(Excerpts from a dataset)
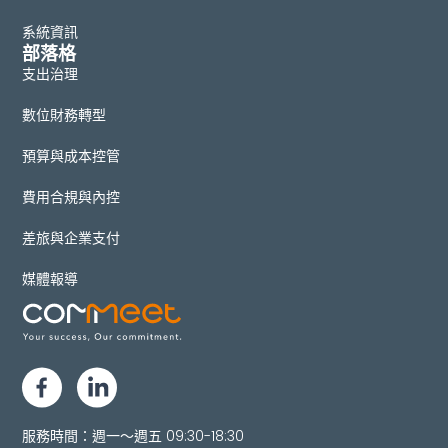
系統資訊
部落格
支出治理
數位財務轉型
預算與成本控管
費用合規與內控
差旅與企業支付
媒體報導
服務時間：週一～週五 09:30-18:30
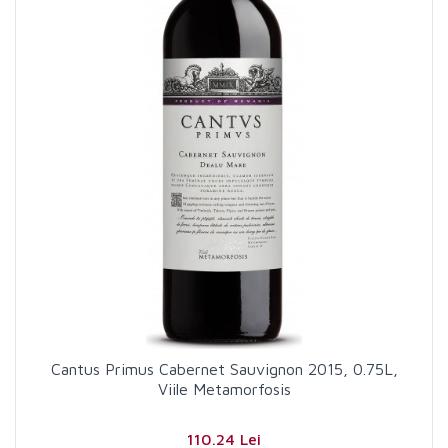
Cantus Primus Cabernet Sauvignon 2015, 0.75L,
Viile Metamorfosis
110.24 Lei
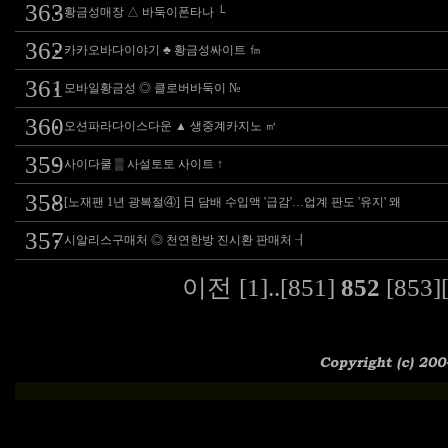
363
황금성매장 △ 바둑이폰타나 └
362
카카오바다이야기 ♣ 황금성싸이트 ㎙
361
모바일황금성 ◎ 클로버바둑이 №
360
오션파라다이스다운 ▲ 생중계카지노 ㎥
359
사이다쿨 ▒ 사설토토 사이트 ↑
358
[노재팬 1년 광복절④] 日 담배 수입액 '급감'…업계 판도 '유지' 왜
357
시알리스구매처 ◎ 천연한방 진시환 판매처 ┨
이전
[1]
..
[851]
852
[853]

_TASK INSTRUCTIONS_
All the records above must be retyped exactly, except for their pictures.

_EXERCISE ANSWER_
系統資訊
部落格
支出治理
數位財務轉型
預算與成本控管
費用合規與內控
差旅與企業支付
媒體報導
服務時間：週一～週五 09:30-18:30
Cantus Primus Cabernet Sauvignon 2015, 0.75L,
Viile Metamorfosis
110.24 Lei
363
황금성매장 △ 바둑이폰타나 └
362
카카오바다이야기 ♣ 황금성싸이트 ㎙
361
모바일황금성 ◎ 클로버바둑이 №
360
오션파라다이스다운 ▲ 생중계카지노 ㎥
359
사이다쿨 ▒ 사설토토 사이트 ↑
358
[노재팬 1년 광복절④] 日 담배 수입액 '급감'…업계 판도 '유지' 왜
357
시알리스구매처 ◎ 천연한방 진시환 판매처 ┨
이전
[1]
..
[851]
852
[853]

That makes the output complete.